Touch targets deserve special attention. Apple's Human Interface Guidelines recommend a minimum tappable area of 44×44 points; Google's Material Design recommends 48×48dp. The 44px minimum is not a WCAG hard requirement (WCAG 2.5.5 is AAA, not AA) but it is a practical requirement for users with motor impairments, tremors, or large fingers, and for anyone using a phone on a bumpy commute. Components that are visually smaller can still meet the requirement by having an invisible hit area that extends to the minimum size. This is a small engineering investment with a large usability return.

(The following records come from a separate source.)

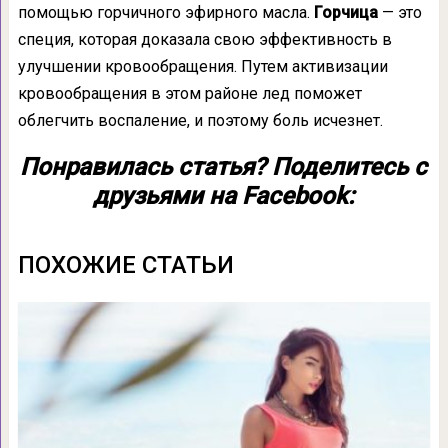
помощью горчичного эфирного масла.
Горчица
— это
специя, которая доказала свою эффективность в
улучшении кровообращения. Путем активизации
кровообращения в этом районе лед поможет
облегчить воспаление, и поэтому боль исчезнет.
Понравилась статья? Поделитесь с
друзьями на Facebook:
ПОХОЖИЕ СТАТЬИ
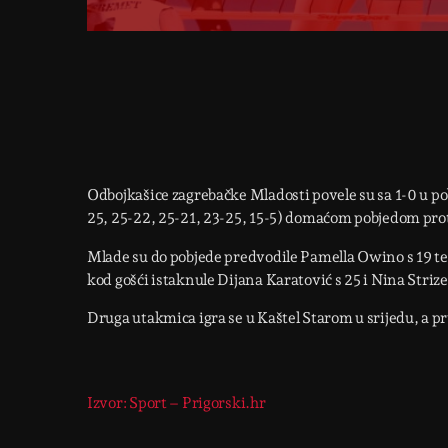
Odbojkašice zagrebačke Mladosti povele su sa 1-0 u p
25, 25-22, 25-21, 23-25, 15-5) domaćom pobjedom prot
Mlade su do pobjede predvodile Pamella Owino s 19 te R
kod gošći istaknule Dijana Karatović s 25 i Nina Strize
Druga utakmica igra se u Kaštel Starom u srijedu, a prva
Izvor: Sport – Prigorski.hr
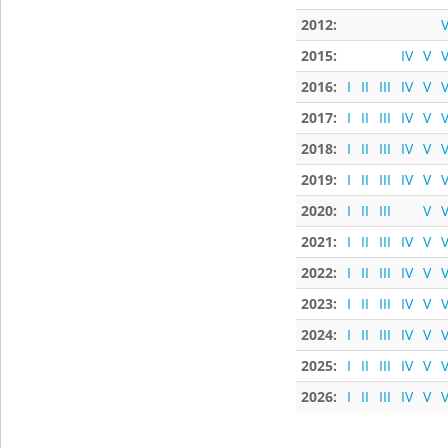
2012:
V
2015:
IV
V
V
2016:
I
II
III
IV
V
V
2017:
I
II
III
IV
V
V
2018:
I
II
III
IV
V
V
2019:
I
II
III
IV
V
V
2020:
I
II
III
V
V
2021:
I
II
III
IV
V
V
2022:
I
II
III
IV
V
V
2023:
I
II
III
IV
V
V
2024:
I
II
III
IV
V
V
2025:
I
II
III
IV
V
V
2026:
I
II
III
IV
V
V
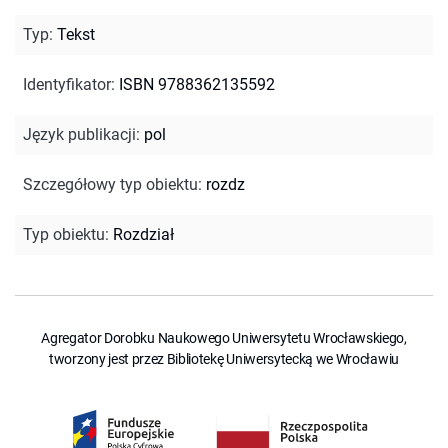
Typ
:
Tekst
Identyfikator
:
ISBN 9788362135592
Język publikacji
:
pol
Szczegółowy typ obiektu
:
rozdz
Typ obiektu
:
Rozdział
Agregator Dorobku Naukowego Uniwersytetu Wrocławskiego,
tworzony jest przez Bibliotekę Uniwersytecką we Wrocławiu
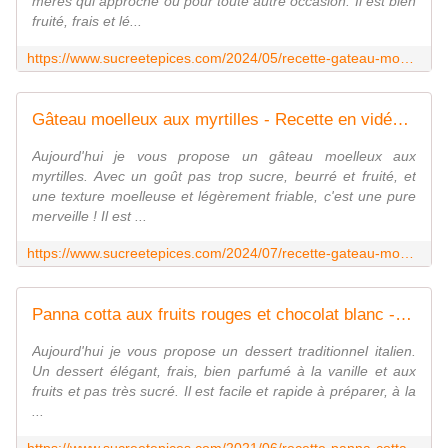
mères qui approche ou pour toute autre occasion. Il est bien
fruité, frais et lé...
https://www.sucreetepices.com/2024/05/recette-gateau-mousse-aux-myrtilles-recette-en-video.html
Gâteau moelleux aux myrtilles - Recette en vidéo - www.sucreetepices.com
Aujourd'hui je vous propose un gâteau moelleux aux
myrtilles. Avec un goût pas trop sucre, beurré et fruité, et
une texture moelleuse et légèrement friable, c'est une pure
merveille ! Il est ...
https://www.sucreetepices.com/2024/07/recette-gateau-moelleux-aux-myrtilles-recette-en-video.html
Panna cotta aux fruits rouges et chocolat blanc - Recette en vidéo - www.sucreetepices.com
Aujourd'hui je vous propose un dessert traditionnel italien.
Un dessert élégant, frais, bien parfumé à la vanille et aux
fruits et pas très sucré. Il est facile et rapide à préparer, à la
...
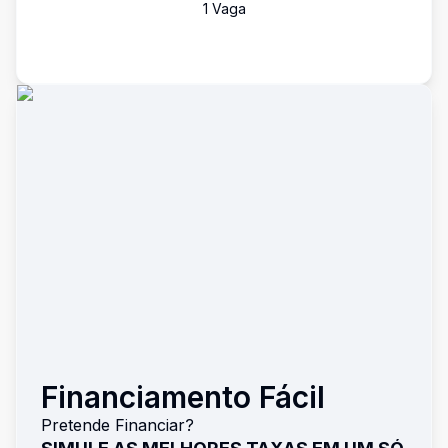
1
Vaga
Financiamento Fácil
Pretende Financiar?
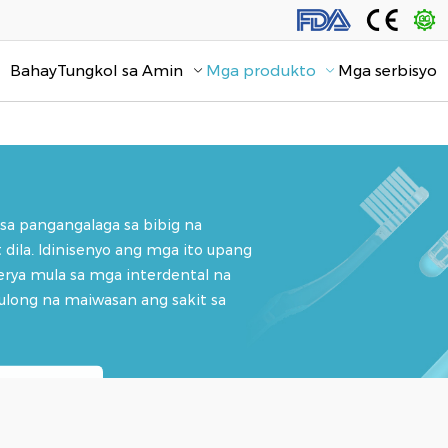
Bahay
Tungkol sa Amin
Mga produkto
Mga serbisyo
nong Balahibo Pabrika
sa pangangalaga sa bibig na
 dila. Idinisenyo ang mga ito upang
terya mula sa mga interdental na
ulong na maiwasan ang sakit sa
ng Produkto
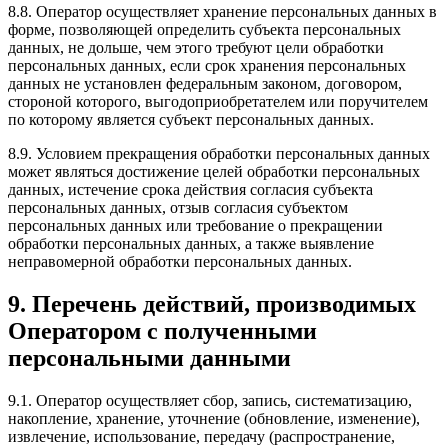
8.8. Оператор осуществляет хранение персональных данных в
форме, позволяющей определить субъекта персональных
данных, не дольше, чем этого требуют цели обработки
персональных данных, если срок хранения персональных
данных не установлен федеральным законом, договором,
стороной которого, выгодоприобретателем или поручителем
по которому является субъект персональных данных.
8.9. Условием прекращения обработки персональных данных
может являться достижение целей обработки персональных
данных, истечение срока действия согласия субъекта
персональных данных, отзыв согласия субъектом
персональных данных или требование о прекращении
обработки персональных данных, а также выявление
неправомерной обработки персональных данных.
9. Перечень действий, производимых
Оператором с полученными
персональными данными
9.1. Оператор осуществляет сбор, запись, систематизацию,
накопление, хранение, уточнение (обновление, изменение),
извлечение, использование, передачу (распространение,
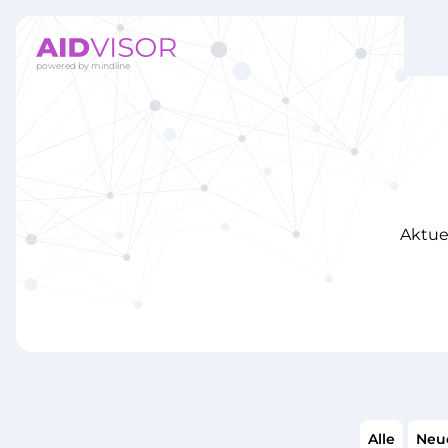
Aktue
Alle
Neue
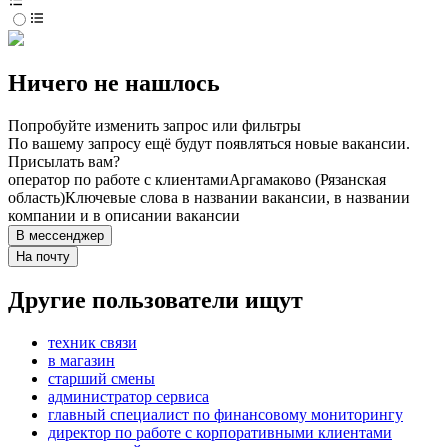
Ничего не нашлось
Попробуйте изменить запрос или фильтры
По вашему запросу ещё будут появляться новые вакансии.
Присылать вам?
оператор по работе с клиентами
Аргамаково (Рязанская
область)
Ключевые слова в названии вакансии, в названии
компании и в описании вакансии
В мессенджер
На почту
Другие пользователи ищут
техник связи
в магазин
старший смены
администратор сервиса
главный специалист по финансовому мониторингу
директор по работе с корпоративными клиентами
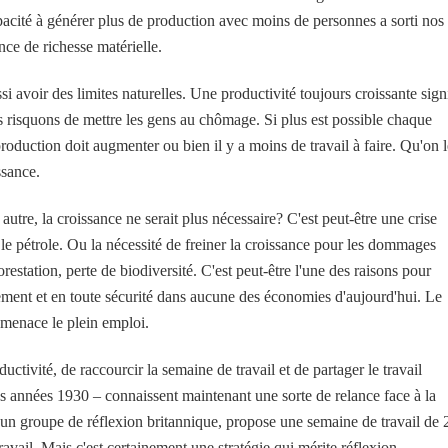
pacité à générer plus de production avec moins de personnes a sorti nos
ce de richesse matérielle.
i avoir des limites naturelles. Une productivité toujours croissante sign
s risquons de mettre les gens au chômage. Si plus est possible chaque
roduction doit augmenter ou bien il y a moins de travail à faire. Qu'on l
ssance.
utre, la croissance ne serait plus nécessaire? C'est peut-être une crise
le pétrole. Ou la nécessité de freiner la croissance pour les dommages
restation, perte de biodiversité. C'est peut-être l'une des raisons pour
lement et en toute sécurité dans aucune des économies d'aujourd'hui. Le
 menace le plein emploi.
ctivité, de raccourcir la semaine de travail et de partager le travail
les années 1930 – connaissent maintenant une sorte de relance face à la
n groupe de réflexion britannique, propose une semaine de travail de 
ravail. Mais c'est certainement une stratégie qui mérite réflexion.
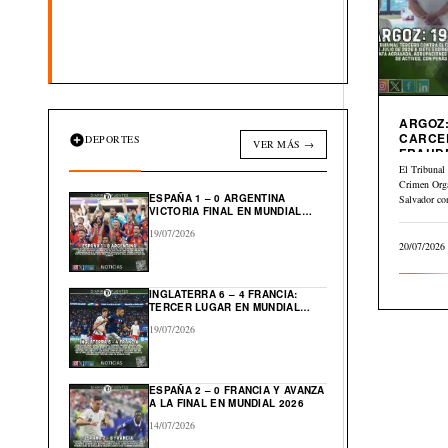
ARGOZ:
CARCE
DEPORTES
VER MÁS →
FRAUD
INMOBI
El Tribunal 
Crimen Org
ESPAÑA 1 – 0 ARGENTINA
Salvador co
VICTORIA FINAL EN MUNDIAL
julio…
2026
19/07/2026
20/07/2026
INGLATERRA 6 – 4 FRANCIA:
TERCER LUGAR EN MUNDIAL
2026
19/07/2026
ESPAÑA 2 – 0 FRANCIA Y AVANZA
A LA FINAL EN MUNDIAL 2026
14/07/2026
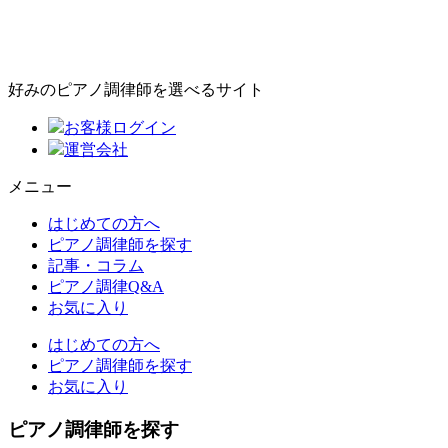
好みのピアノ調律師を選べるサイト
お客様ログイン
運営会社
メニュー
はじめての方へ
ピアノ調律師を探す
記事・コラム
ピアノ調律Q&A
お気に入り
はじめての方へ
ピアノ調律師を探す
お気に入り
ピアノ調律師を探す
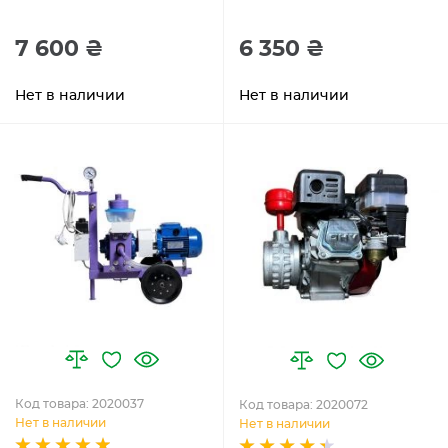
7 600 ₴
6 350 ₴
Нет в наличии
Нет в наличии
Код товара: 2020037
Код товара: 2020072
Нет в наличии
Нет в наличии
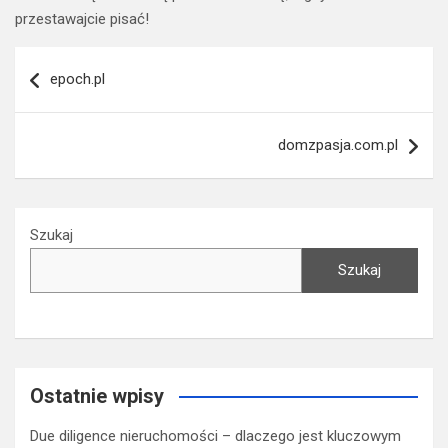
przestawajcie pisać!
Nawigacja
epoch.pl
wpisu
domzpasja.com.pl
Szukaj
Szukaj
Ostatnie wpisy
Due diligence nieruchomości – dlaczego jest kluczowym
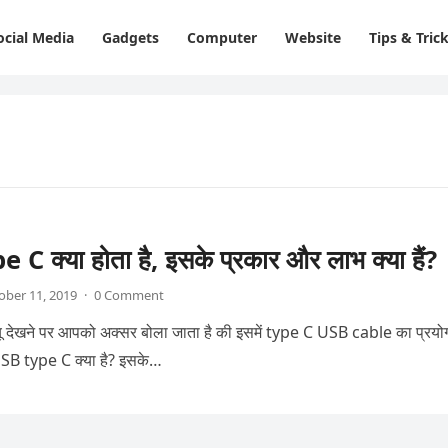
ocial Media
Gadgets
Computer
Website
Tips & Tric
C क्या होता है, इसके प्रकार और लाभ क्या हैं?
ober 11, 2019
·
0 Comment
िव्यू देखने पर आपको अक्सर बोला जाता है की इसमें type C USB cable का प्रयो
 USB type C क्या है? इसके…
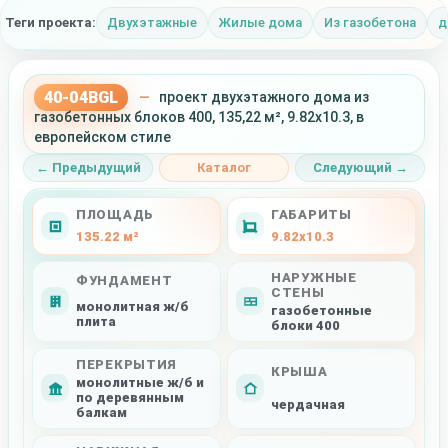
Теги проекта:
Двухэтажные
Жилые дома
Из газобетона
д
40-04BGL
—
проект двухэтажного дома из
газобетонных блоков 400, 135,22 м², 9.82x10.3, в
европейском стиле
← Предыдущий
Каталог
Следующий →
ПЛОЩАДЬ
ГАБАРИТЫ
135.22 м²
9.82x10.3
НАРУЖНЫЕ
ФУНДАМЕНТ
СТЕНЫ
монолитная ж/б
газобетонные
плита
блоки 400
ПЕРЕКРЫТИЯ
КРЫША
монолитные ж/б и
по деревянным
чердачная
балкам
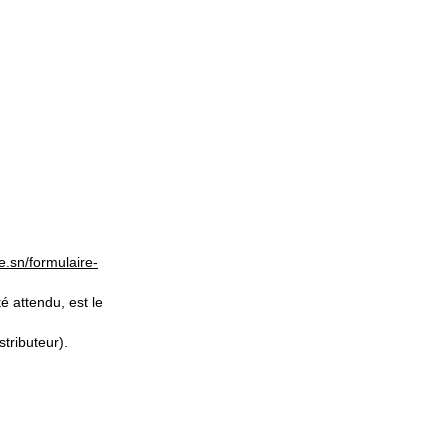
e.sn/formulaire-
é attendu, est le
stributeur).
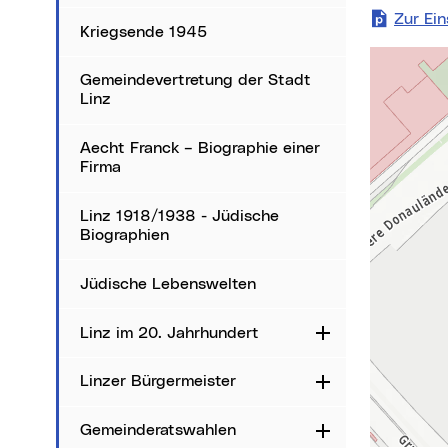
Zur Ei
Kriegsende 1945
Karte über
Gemeindevertretung der Stadt
Linz
Aecht Franck – Biographie einer
Firma
Linz 1918/1938 - Jüdische
Biographien
Jüdische Lebenswelten
Linz im 20. Jahrhundert
Aufklappen
Linzer Bürgermeister
Aufklappen
Gemeinderatswahlen
Aufklappen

Plain language is the accessibility requirement most frequently overlooked by designers and engineers — perhaps because it feels more like editorial than design. But reading level is a real accessibility dimension. Complex sentence structures, unexplained jargon, ambiguous error messages — these create barriers for users with cognitive disabilities, low literacy, or non-native language proficiency. The plain language principle — use the simplest language that accurately conveys the meaning — is not a dumbing-down of content. It is a clarity constraint that produces better communication for all users, including highly literate ones who appreciate directness.